Arderá el viento by Guillermo Saccomanno

The cover to Arderá el viento by Guillermo Saccomanno

Alfaguara. 2025. 233 pages.

Considered one of Argentina’s leading intellectuals, Guillermo Saccomanno is a seasoned writer who has garnered many literary prizes for his novels and essays. His most recent novel, Arderá el viento (The wind shall burn), was awarded the Alfaguara Prize for 2025. The novel’s title was inspired by a quote from the Greek philosopher Heraclitus of Ephesus that serves as its epigraph and foreshadows an apocalypse: “Vendrá el fuego y juzgará todas las cosas” (The wind shall come and judge all things). Heraclitus viewed fire as the element of transformation, of both creation and destruction.

While fire plays this role in the novel, the primary agent of destruction is Monique Dubois, a nymphomaniac who arrives in town with her husband, who presents himself as the Count of Esterhazy, a Hungarian noble. The strange couple has two children: Aniko, their angelic daughter, and Lazlo, their evil son. The couple establishes the Hotel Hapsburgo upon the ruins of a failed hotel. Arderá el viento is the story of the malefic influence of this family upon a small Argentine beach resort, which in the past had been a popular spot for German immigrants, some of whom may have been Nazis or Nazi sympathizers.

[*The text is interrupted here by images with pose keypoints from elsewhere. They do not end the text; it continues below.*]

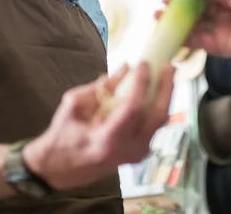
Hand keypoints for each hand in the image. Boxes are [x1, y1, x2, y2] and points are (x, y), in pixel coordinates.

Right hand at [22, 63, 174, 189]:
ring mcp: (137, 154)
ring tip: (166, 74)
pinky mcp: (141, 153)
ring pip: (161, 121)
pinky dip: (158, 106)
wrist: (63, 168)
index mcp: (107, 140)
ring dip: (165, 96)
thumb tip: (125, 68)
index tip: (142, 62)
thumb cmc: (63, 136)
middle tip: (167, 65)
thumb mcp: (73, 106)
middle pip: (157, 116)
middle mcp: (128, 150)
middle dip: (166, 88)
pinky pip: (156, 126)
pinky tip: (157, 90)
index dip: (141, 83)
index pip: (133, 108)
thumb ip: (100, 87)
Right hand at [159, 0, 230, 58]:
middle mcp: (224, 13)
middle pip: (196, 12)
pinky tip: (172, 33)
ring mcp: (221, 30)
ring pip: (195, 28)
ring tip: (160, 19)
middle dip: (178, 11)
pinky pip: (200, 42)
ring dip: (178, 25)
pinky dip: (185, 39)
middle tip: (160, 8)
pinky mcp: (221, 46)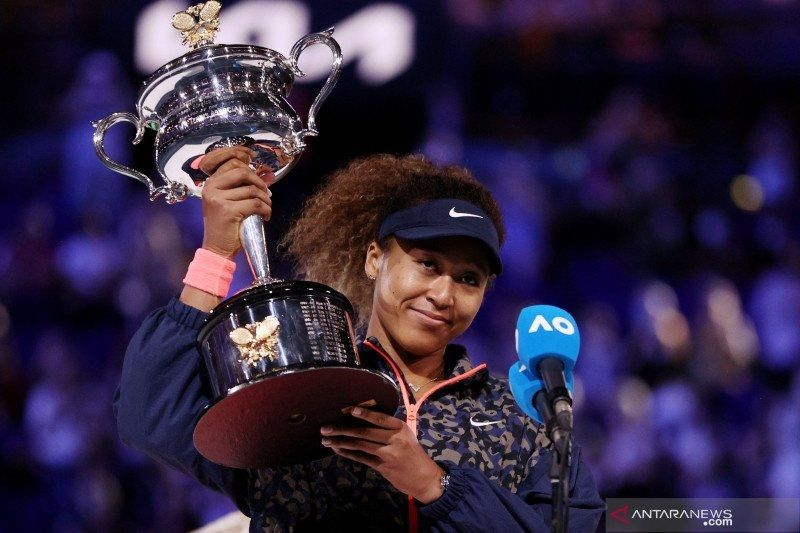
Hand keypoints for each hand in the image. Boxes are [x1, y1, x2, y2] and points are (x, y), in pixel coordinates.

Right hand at [198, 146, 276, 258]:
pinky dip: (266, 210)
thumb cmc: (226, 226)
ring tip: (266, 208)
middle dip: (259, 183)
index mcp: (211, 183)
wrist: (217, 249)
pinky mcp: (228, 211)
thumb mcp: (232, 202)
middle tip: (266, 194)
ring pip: (252, 190)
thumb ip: (245, 187)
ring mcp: (218, 199)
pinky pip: (255, 204)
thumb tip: (269, 175)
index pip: (231, 162)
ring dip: (266, 200)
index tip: (260, 175)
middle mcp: (211, 188)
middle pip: (242, 172)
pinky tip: (265, 216)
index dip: (249, 165)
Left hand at [320, 407, 444, 503]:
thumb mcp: (406, 436)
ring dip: (341, 442)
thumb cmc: (414, 454)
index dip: (364, 414)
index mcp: (401, 428)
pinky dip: (348, 453)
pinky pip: (362, 458)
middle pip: (365, 432)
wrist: (425, 478)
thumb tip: (364, 420)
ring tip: (326, 439)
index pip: (380, 418)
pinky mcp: (382, 467)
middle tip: (325, 428)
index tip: (349, 409)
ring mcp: (388, 454)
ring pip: (360, 445)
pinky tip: (337, 449)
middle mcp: (395, 439)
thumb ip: (389, 429)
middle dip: (342, 429)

The novel presents a dark vision of a society where evil and the seven deadly sins hold sway. Monique Dubois exploits her sexuality to seduce, control, and ultimately destroy the lives of the most powerful men of the town. An aspiring poet, she later turns her attention to authoring an erotic novel, El hotel de la lujuria (Hotel lust). In her depravity, she models her protagonist after her innocent teenage daughter. Her husband is a frustrated painter who realizes he will never be able to express himself. Lazlo, who fails to learn to play the piano, out of envy destroys the hand of his instructor, ending her dream of becoming a concert pianist. Aniko is an innocent, naïve girl who tries to interpret the present and predict the future of others. The aspirations of the father, mother, and son to create literature, paintings, and music are frustrated and end in tragedy.

The contemporary problems of economic disparity, political corruption, racism, drug trafficking, violence, and insecurity that plague Argentina and many other nations serve as the backdrop for this strange family drama. The novel consists of 127 fragments, which weave together the threads of the novel’s many story lines. A narrator, who serves as the collective voice of the community, cynically comments upon the views and beliefs of the town’s citizens who are keenly aware of what is transpiring but remain silent. Another of the novel’s characters, the journalist Dante, muses about the collective guilt and violence that plague their town. There is a sense that, despite cataclysmic events, the town and its citizens shall see no change or redemption.

In sum, Guillermo Saccomanno has produced an intriguing and suspenseful novel that explores the darker side of contemporary society.